La Vida Común

“Mirando a las primeras hermanas que el Bienaventurado Domingo estableció en el Monasterio de Prulla, en el centro de su “Santa Predicación”, las monjas, viviendo unánimes en casa, imitan a Jesús, que se retiraba al desierto para orar. De esta forma son un signo de la Jerusalén celeste que los frailes construyen con su predicación. Efectivamente, las hermanas en la clausura se consagran completamente a Dios, y, al mismo tiempo, perpetúan el carisma especial que el Bienaventurado Padre Domingo tuvo para con los pecadores, los pobres y los afligidos, llevándolos en el sagrario íntimo de su compasión” (Libro de las Constituciones de las Monjas Dominicas 35, I; Libellus de Jordán de Sajonia, 12).

dominicViviendo el carisma particular de Santo Domingo, en el corazón de la Iglesia, las monjas descubren que la contemplación dominicana está siempre impregnada de esta dimensión apostólica, porque el Dios que Domingo encuentra en el santuario íntimo de su compasión, es el Padre de misericordia y el Dios de compasión.

Vivir en la clausura la vida contemplativa dominicana y dedicarse completamente a Dios en el silencio, la penitencia, la oración y el amor mutuo, nunca podrá significar separarse completamente del mundo, porque comportaría descuidar la otra dimensión que honra la contemplación verdaderamente dominicana: “perpetuando aquella gracia singular que tenía el Bienaventurado Padre por los pecadores, los pobres y los afligidos, que llevaba siempre en el santuario íntimo de su compasión”.

Vivir la contemplación dominicana con el celo apostólico de Nuestro Padre Santo Domingo, encuentra su más profunda expresión en estas palabras: “Llevaba el sufrimiento de los pobres en el santuario íntimo de su compasión”.

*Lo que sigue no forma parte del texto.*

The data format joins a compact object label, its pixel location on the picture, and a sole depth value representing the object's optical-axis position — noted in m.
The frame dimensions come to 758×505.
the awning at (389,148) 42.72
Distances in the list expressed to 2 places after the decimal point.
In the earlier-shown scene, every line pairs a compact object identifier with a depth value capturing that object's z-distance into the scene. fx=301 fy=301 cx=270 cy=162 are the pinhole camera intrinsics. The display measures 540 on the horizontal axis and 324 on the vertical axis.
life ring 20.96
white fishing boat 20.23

Con su vida, tanto los frailes como las monjas, intentan lograr, hacia Dios y hacia el prójimo, una perfecta caridad, eficaz para procurar la salvación de los hombres, persuadidos que serán verdaderamente miembros de Cristo solo cuando se dediquen completamente a la salvación de las almas, a ejemplo del Salvador de todos, el Señor Jesucristo, que se ofreció a sí mismo por nuestra salvación. Hay diversidad de dones, pero uno solo es el Espíritu, una la caridad, una la misericordia. Es propio de los frailes, de las hermanas y de los laicos de la Orden “predicar por el mundo el nombre de nuestro Señor Jesucristo” (Honorio III); mientras las monjas lo buscan, invocándolo en lo escondido, para que la Palabra que sale de la boca de Dios, no vuelva a él vacía, sino que dé fruto en aquellos a quienes ha sido enviada (cfr. Is 55, 10)” (LCM 1, II).

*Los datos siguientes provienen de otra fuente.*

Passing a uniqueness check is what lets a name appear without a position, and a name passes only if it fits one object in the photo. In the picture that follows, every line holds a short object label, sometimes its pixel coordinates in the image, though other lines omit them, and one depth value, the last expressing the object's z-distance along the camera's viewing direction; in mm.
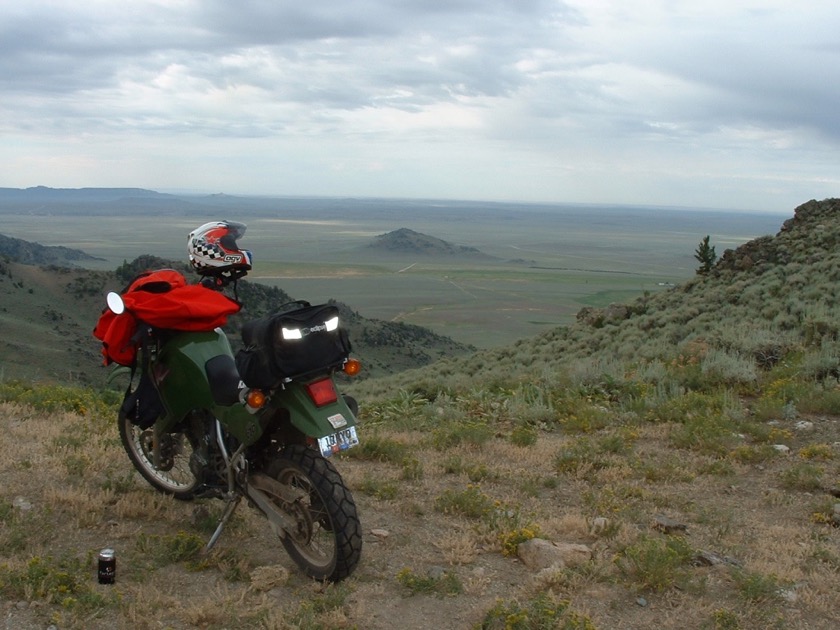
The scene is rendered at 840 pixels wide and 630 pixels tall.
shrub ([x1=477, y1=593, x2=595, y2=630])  3641
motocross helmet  4809
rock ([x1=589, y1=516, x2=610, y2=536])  4879
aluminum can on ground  4004
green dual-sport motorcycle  3885
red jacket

“Por tanto, toda la vida de las monjas se ordena a conservar concordemente el recuerdo de Dios. En la celebración de la Eucaristía y del Oficio Divino, en la lectura y meditación de los libros sagrados, en la oración privada, en las vigilias y en toda su intercesión, procuren sentir lo mismo que Cristo Jesús. En la quietud y en el silencio, busquen asiduamente el rostro del Señor y no dejen de interpelar al Dios de nuestra salvación para que todos los hombres se salven. Den gracias a Dios Padre que las llamó de las tinieblas a su luz admirable. Fijen en su corazón a Cristo, que por todos nosotros fue fijado en la Cruz. Practicando todo esto son realmente monjas de la Orden de Predicadores” (LCM 74, 4).